What could happen to the Lieberman-Warner bill that would cause you to pull support? Is there a red line?

We think the existing draft is a strong bill. We’d like to see the 2050 goal strengthened to 80 percent [cuts in CO2 emissions], but that’s not a live-or-die issue for us, because Congress is going to amend this goal 10 times between now and 2050. We’re more focused on the near-term reductions. The fact that [Senate Environment Committee Chair] Barbara Boxer [D-Calif.], a strong environmentalist, was able to shepherd a bill that gets 20 percent reductions by 2020 is terrific. We want to see at least the 20 percent reductions by 2020, and we want to see them starting immediately.

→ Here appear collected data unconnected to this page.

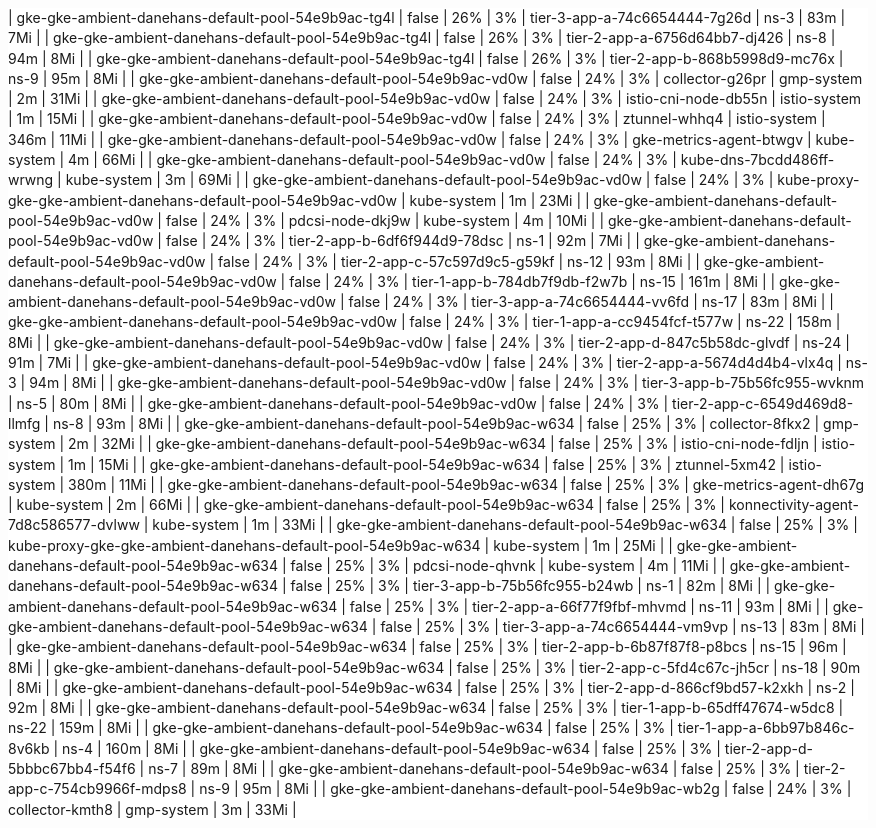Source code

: | gke-gke-ambient-danehans-default-pool-54e9b9ac-tg4l | false | 26% | 3% | tier-3-app-a-74c6654444-7g26d | ns-3 | 83m | 7Mi |
| gke-gke-ambient-danehans-default-pool-54e9b9ac-tg4l | false | 26% | 3% | tier-2-app-a-6756d64bb7-dj426 | ns-8 | 94m | 8Mi |
| gke-gke-ambient-danehans-default-pool-54e9b9ac-tg4l | false | 26% | 3% | tier-2-app-b-868b5998d9-mc76x | ns-9 | 95m | 8Mi |
| gke-gke-ambient-danehans-default-pool-54e9b9ac-vd0w | false | 24% | 3% | collector-g26pr | gmp-system | 2m | 31Mi |
| gke-gke-ambient-danehans-default-pool-54e9b9ac-vd0w | false | 24% | 3% | istio-cni-node-db55n | istio-system | 1m | 15Mi |
| gke-gke-ambient-danehans-default-pool-54e9b9ac-vd0w | false | 24% | 3% | ztunnel-whhq4 | istio-system | 346m | 11Mi |
| gke-gke-ambient-danehans-default-pool-54e9b9ac-vd0w | false | 24% | 3% | gke-metrics-agent-btwgv | kube-system | 4m | 66Mi |
| gke-gke-ambient-danehans-default-pool-54e9b9ac-vd0w | false | 24% | 3% | kube-dns-7bcdd486ff-wrwng | kube-system | 3m | 69Mi |
| gke-gke-ambient-danehans-default-pool-54e9b9ac-vd0w | false | 24% | 3% | kube-proxy-gke-gke-ambient-danehans-default-pool-54e9b9ac-vd0w | kube-system | 1m | 23Mi |
| gke-gke-ambient-danehans-default-pool-54e9b9ac-vd0w | false | 24% | 3% | pdcsi-node-dkj9w | kube-system | 4m | 10Mi |
| gke-gke-ambient-danehans-default-pool-54e9b9ac-vd0w | false | 24% | 3% | tier-2-app-b-6df6f944d9-78dsc | ns-1 | 92m | 7Mi |
| gke-gke-ambient-danehans-default-pool-54e9b9ac-vd0w | false | 24% | 3% | tier-2-app-c-57c597d9c5-g59kf | ns-12 | 93m | 8Mi |
| gke-gke-ambient-danehans-default-pool-54e9b9ac-vd0w | false | 24% | 3% | tier-1-app-b-784db7f9db-f2w7b | ns-15 | 161m | 8Mi |
| gke-gke-ambient-danehans-default-pool-54e9b9ac-vd0w | false | 24% | 3% | tier-3-app-a-74c6654444-vv6fd | ns-17 | 83m | 8Mi |
| gke-gke-ambient-danehans-default-pool-54e9b9ac-vd0w | false | 24% | 3% | tier-1-app-a-cc9454fcf-t577w | ns-22 | 158m | 8Mi |
| gke-gke-ambient-danehans-default-pool-54e9b9ac-vd0w | false | 24% | 3% | tier-2-app-d-847c5b58dc-glvdf | ns-24 | 91m | 7Mi |
| gke-gke-ambient-danehans-default-pool-54e9b9ac-vd0w | false | 24% | 3% | tier-2-app-a-5674d4d4b4-vlx4q | ns-3 | 94m | 8Mi |
| gke-gke-ambient-danehans-default-pool-54e9b9ac-vd0w | false | 24% | 3% | tier-3-app-b-75b56fc955-wvknm | ns-5 | 80m | 8Mi |
| gke-gke-ambient-danehans-default-pool-54e9b9ac-vd0w | false | 24% | 3% | tier-2-app-c-6549d469d8-llmfg | ns-8 | 93m | 8Mi |
| gke-gke-ambient-danehans-default-pool-54e9b9ac-w634 | false | 25% | 3% | collector-8fkx2 | gmp-system | 2m | 32Mi |
| gke-gke-ambient-danehans-default-pool-54e9b9ac-w634 | false | 25% | 3% | istio-cni-node-fdljn | istio-system | 1m | 15Mi |
| gke-gke-ambient-danehans-default-pool-54e9b9ac-w634 | false | 25% | 3% | ztunnel-5xm42 | istio-system | 380m | 11Mi |
| gke-gke-ambient-danehans-default-pool-54e9b9ac-w634 | false | 25% | 3% | gke-metrics-agent-dh67g | kube-system | 2m | 66Mi |
| gke-gke-ambient-danehans-default-pool-54e9b9ac-w634 | false | 25% | 3% | konnectivity-agent-7d8c586577-dvlww | kube-system | 1m | 33Mi |
| gke-gke-ambient-danehans-default-pool-54e9b9ac-w634 | false | 25% | 3% | kube-proxy-gke-gke-ambient-danehans-default-pool-54e9b9ac-w634 | kube-system | 1m | 25Mi |
| gke-gke-ambient-danehans-default-pool-54e9b9ac-w634 | false | 25% | 3% | pdcsi-node-qhvnk | kube-system | 4m | 11Mi |
| gke-gke-ambient-danehans-default-pool-54e9b9ac-w634 | false | 25% | 3% | tier-3-app-b-75b56fc955-b24wb | ns-1 | 82m | 8Mi |
| gke-gke-ambient-danehans-default-pool-54e9b9ac-w634 | false | 25% | 3% | tier-2-app-a-66f77f9fbf-mhvmd | ns-11 | 93m | 8Mi |
| gke-gke-ambient-danehans-default-pool-54e9b9ac-w634 | false | 25% | 3% | tier-3-app-a-74c6654444-vm9vp | ns-13 | 83m | 8Mi |
| gke-gke-ambient-danehans-default-pool-54e9b9ac-w634 | false | 25% | 3% | tier-2-app-b-6b87f87f8-p8bcs | ns-15 | 96m | 8Mi |
| gke-gke-ambient-danehans-default-pool-54e9b9ac-w634 | false | 25% | 3% | tier-2-app-c-5fd4c67c-jh5cr | ns-18 | 90m | 8Mi |
| gke-gke-ambient-danehans-default-pool-54e9b9ac-w634 | false | 25% | 3% | tier-2-app-d-866cf9bd57-k2xkh | ns-2 | 92m | 8Mi |
| gke-gke-ambient-danehans-default-pool-54e9b9ac-w634 | false | 25% | 3% | tier-1-app-b-65dff47674-w5dc8 | ns-22 | 159m | 8Mi |
| gke-gke-ambient-danehans-default-pool-54e9b9ac-w634 | false | 25% | 3% | tier-1-app-a-6bb97b846c-8v6kb | ns-4 | 160m | 8Mi |
| gke-gke-ambient-danehans-default-pool-54e9b9ac-w634 | false | 25% | 3% | tier-2-app-d-5bbbc67bb4-f54f6 | ns-7 | 89m | 8Mi |
| gke-gke-ambient-danehans-default-pool-54e9b9ac-w634 | false | 25% | 3% | tier-2-app-c-754cb9966f-mdps8 | ns-9 | 95m | 8Mi |
| gke-gke-ambient-danehans-default-pool-54e9b9ac-wb2g | false | 24% | 3% | collector-kmth8 | gmp-system | 3m | 33Mi |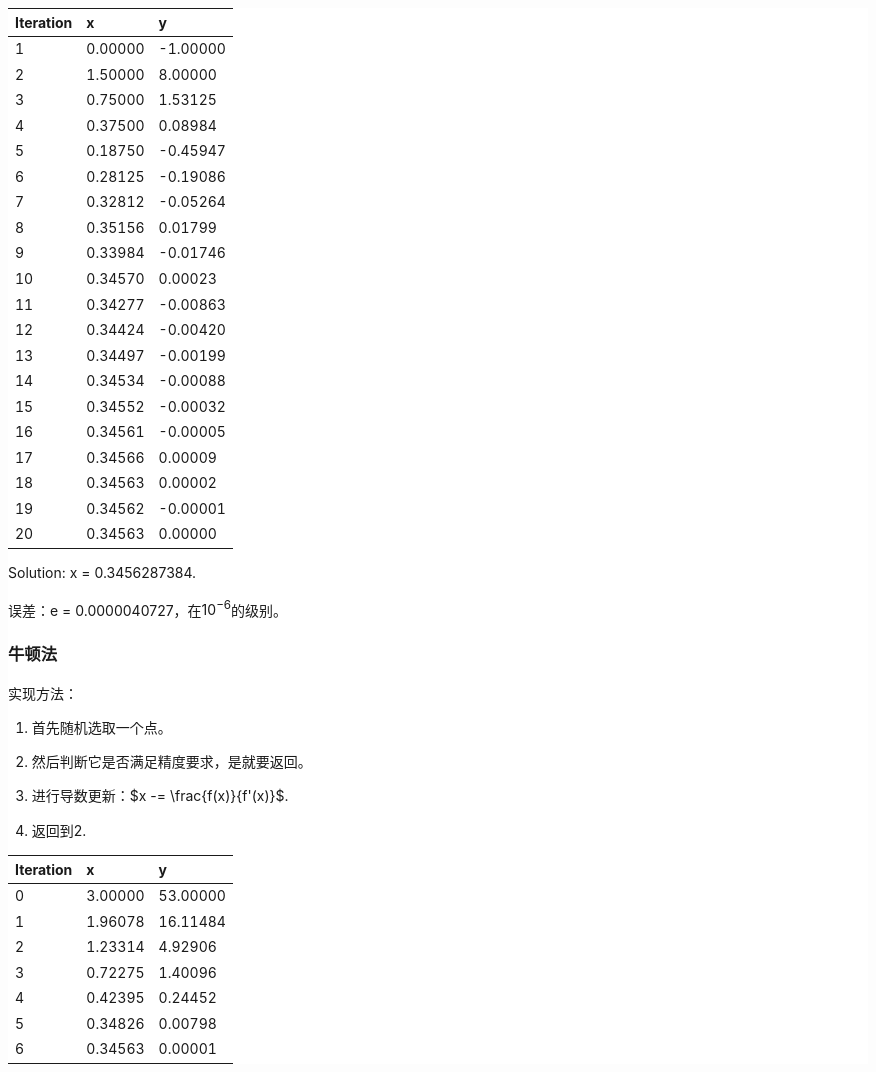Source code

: Iteration|x    |y      |
|:--|:--|:--|
|1      |0.00000        |-1.00000       |
|2      |1.50000        |8.00000        |
|3      |0.75000        |1.53125        |
|4      |0.37500        |0.08984        |
|5      |0.18750        |-0.45947       |
|6      |0.28125        |-0.19086       |
|7      |0.32812        |-0.05264       |
|8      |0.35156        |0.01799        |
|9      |0.33984        |-0.01746       |
|10     |0.34570        |0.00023        |
|11     |0.34277        |-0.00863       |
|12     |0.34424        |-0.00420       |
|13     |0.34497        |-0.00199       |
|14     |0.34534        |-0.00088       |
|15     |0.34552        |-0.00032       |
|16     |0.34561        |-0.00005       |
|17     |0.34566        |0.00009        |
|18     |0.34563        |0.00002        |
|19     |0.34562        |-0.00001       |
|20     |0.34563        |0.00000        |

Solution: x = 0.3456287384.

误差：e = 0.0000040727，在$10^{-6}$的级别。

### 牛顿法

实现方法：

1. 首先随机选取一个点。

2. 然后判断它是否满足精度要求，是就要返回。

3. 进行导数更新：$x -= \frac{f(x)}{f'(x)}$.

4. 返回到2.

|Iteration|x    |y      |
|:--|:--|:--|
|0      |3.00000        |53.00000       |
|1      |1.96078        |16.11484       |
|2      |1.23314        |4.92906        |
|3      |0.72275        |1.40096        |
|4      |0.42395        |0.24452        |
|5      |0.34826        |0.00798        |
|6      |0.34563        |0.00001        |
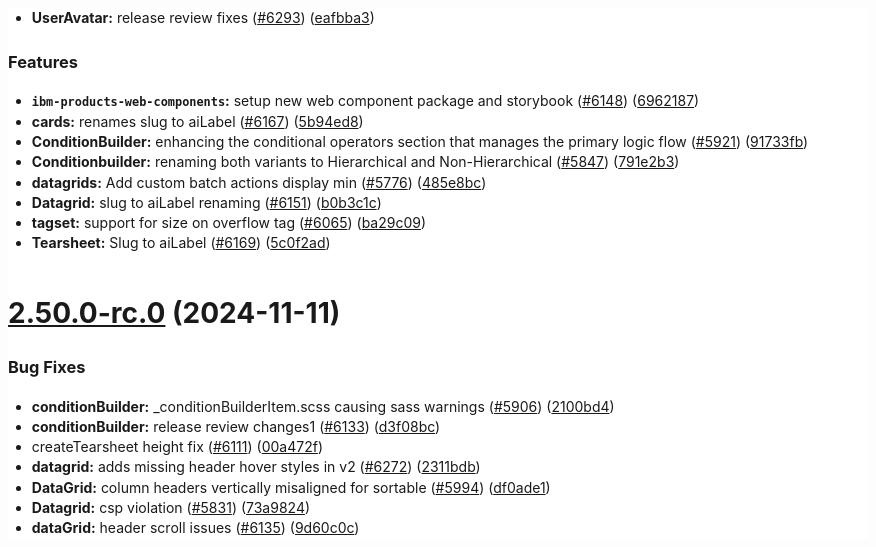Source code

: * **UserAvatar:** release review fixes ([#6293](https://github.com/carbon-design-system/ibm-products/issues/6293)) ([eafbba3](https://github.com/carbon-design-system/ibm-products/commit/eafbba33b6c9630457eeb0c6d86d030ee699940f))


### Features

* **`ibm-products-web-components`:** setup new web component package and storybook ([#6148](https://github.com/carbon-design-system/ibm-products/issues/6148)) ([6962187](https://github.com/carbon-design-system/ibm-products/commit/6962187634ba4317c5a4dcbf495978a176efcb79))
* **cards:** renames slug to aiLabel ([#6167](https://github.com/carbon-design-system/ibm-products/issues/6167)) ([5b94ed8](https://github.com/carbon-design-system/ibm-products/commit/5b94ed8d01638db747277f104d9f7dd9ab2e0eb3))
* **ConditionBuilder:** enhancing the conditional operators section that manages the primary logic flow ([#5921](https://github.com/carbon-design-system/ibm-products/issues/5921)) ([91733fb](https://github.com/carbon-design-system/ibm-products/commit/91733fb43157eab26c885f0652adaf9276f372d4))
* **Conditionbuilder:** renaming both variants to Hierarchical and Non-Hierarchical ([#5847](https://github.com/carbon-design-system/ibm-products/issues/5847)) ([791e2b3](https://github.com/carbon-design-system/ibm-products/commit/791e2b31549f3f4480cac2fc142e550b5e12ea31))
* **datagrids:** Add custom batch actions display min ([#5776](https://github.com/carbon-design-system/ibm-products/issues/5776)) ([485e8bc](https://github.com/carbon-design-system/ibm-products/commit/485e8bcac3193e56d65721076160944b4e126256))
* **Datagrid:** slug to aiLabel renaming ([#6151](https://github.com/carbon-design-system/ibm-products/issues/6151)) ([b0b3c1c](https://github.com/carbon-design-system/ibm-products/commit/b0b3c1cf40199e7458584ea1d9093224264e1f4c))
* **tagset:** support for size on overflow tag ([#6065](https://github.com/carbon-design-system/ibm-products/issues/6065)) ([ba29c09](https://github.com/carbon-design-system/ibm-products/commit/ba29c0950f1fcc7388e58523e94a32abd588d59d))
* **Tearsheet:** Slug to aiLabel ([#6169](https://github.com/carbon-design-system/ibm-products/issues/6169)) ([5c0f2ad](https://github.com/carbon-design-system/ibm-products/commit/5c0f2adf55e6c9c7f081dab72ab711b611593476))





# [2.50.0-rc.0](https://github.com/carbon-design-system/ibm-products/compare/@carbon/ibm-products-styles@2.44.0-rc.0...@carbon/ibm-products-styles@2.50.0-rc.0) (2024-11-11)


### Bug Fixes

* **conditionBuilder:** _conditionBuilderItem.scss causing sass warnings ([#5906](https://github.com/carbon-design-system/ibm-products/issues/5906)) ([2100bd4](https://github.com/carbon-design-system/ibm-products/commit/2100bd4134628ce785c411f582cd3e5d2b53cbbb))
* **conditionBuilder:** release review changes1 ([#6133](https://github.com/carbon-design-system/ibm-products/issues/6133)) ([d3f08bc](https://github.com/carbon-design-system/ibm-products/commit/d3f08bcd0b479a84e69fc29dfe03a931618168a7))
* createTearsheet height fix ([#6111](https://github.com/carbon-design-system/ibm-products/issues/6111)) ([00a472f](https://github.com/carbon-design-system/ibm-products/commit/00a472fb18ccc231343f0851fbae76e9d98db300))
* **datagrid:** adds missing header hover styles in v2 ([#6272](https://github.com/carbon-design-system/ibm-products/issues/6272)) ([2311bdb](https://github.com/carbon-design-system/ibm-products/commit/2311bdb7477e72a6cd4d7f915f6dc754874b7375))
* **DataGrid:** column headers vertically misaligned for sortable ([#5994](https://github.com/carbon-design-system/ibm-products/issues/5994)) ([df0ade1](https://github.com/carbon-design-system/ibm-products/commit/df0ade1c26c17448aa2dd212d75e88f1c4544e61))
* **Datagrid:** csp violation ([#5831](https://github.com/carbon-design-system/ibm-products/issues/5831)) ([73a9824](https://github.com/carbon-design-system/ibm-products/commit/73a98242150e421a7c414bf7743f453a2234caba))
* **dataGrid:** header scroll issues ([#6135](https://github.com/carbon-design-system/ibm-products/issues/6135)) ([9d60c0c](https://github.com/carbon-design-system/ibm-products/commit/9d60c0cd0f0ab98ba87915eb50a9de2a55dff5a1))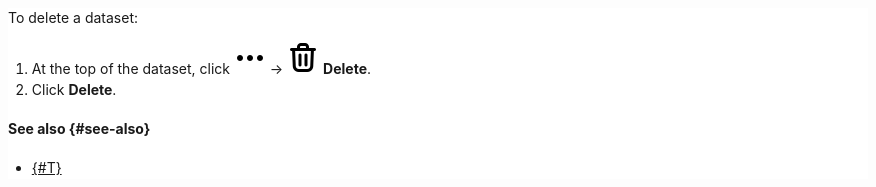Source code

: To delete a dataset:

1. At the top of the dataset, click ![image](../../_assets/console-icons/ellipsis.svg) → ![image](../../_assets/console-icons/trash-bin.svg) **Delete**.
1. Click **Delete**.

#### See also {#see-also}

* [{#T}](./settings.md)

So it’s the urgency of action and the timetable and the level of the first reductions which will inform our judgment as to whether to continue to support this or pull our support.

What could a president do immediately, with executive power, without going past Congress?

We spend a billion dollars a day on oil, and our total research budget for renewable fuels in this country is a billion dollars a year. By executive action, the president could increase that research budget for renewable fuels. I’m not in favor of the government picking this winner or that winner — that’s how we got into this whole conventional ethanol mess — but more research money for geothermal, solar energy, that would be appropriate.

Since Sept. 12 of 2001, America has been waiting for leadership. Americans have been waiting to be asked to do something about our tremendous expenditures on oil, and the fact that this money goes to hostile regimes. The first thing a president can do is talk about the patriotic responsibility we have to buy fuel-efficient cars and energy-efficient appliances. Ask people to come together and take the steps the American public should have been asked to do after Sept. 11. People are still ready and understand the need, if only they are asked.